++++ DATA ++++

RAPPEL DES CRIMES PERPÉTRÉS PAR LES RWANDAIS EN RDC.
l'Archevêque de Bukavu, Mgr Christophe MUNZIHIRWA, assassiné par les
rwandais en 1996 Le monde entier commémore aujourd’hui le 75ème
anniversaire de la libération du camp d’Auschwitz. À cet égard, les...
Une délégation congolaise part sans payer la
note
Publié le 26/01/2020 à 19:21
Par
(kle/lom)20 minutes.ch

++++

→ GOAL OF THE EXERCISE
Convert every line of the material above into a Markdown table, leaving out blank lines. Use two columns: Row for the line number and Line for the text.

→ EXERCISE ANSWER
| Row | Line |
|---|---|
| 1 | RAPPEL DES CRIMES PERPÉTRÉS PAR LES RWANDAIS EN RDC. |
| 2 | l'Archevêque de Bukavu, Mgr Christophe MUNZIHIRWA, assassiné par les |
| 3 | rwandais en 1996 Le monde entier commémore aujourd’hui le 75ème |
| 4 | anniversaire de la libération du camp d’Auschwitz. À cet égard, les... |
| 5 | Une délégation congolaise part sans payer la |
| 6 | note |
| 7 | Publié le 26/01/2020 à 19:21 |
| 8 | Par |
| 9 | (kle/lom)20 minutes.ch |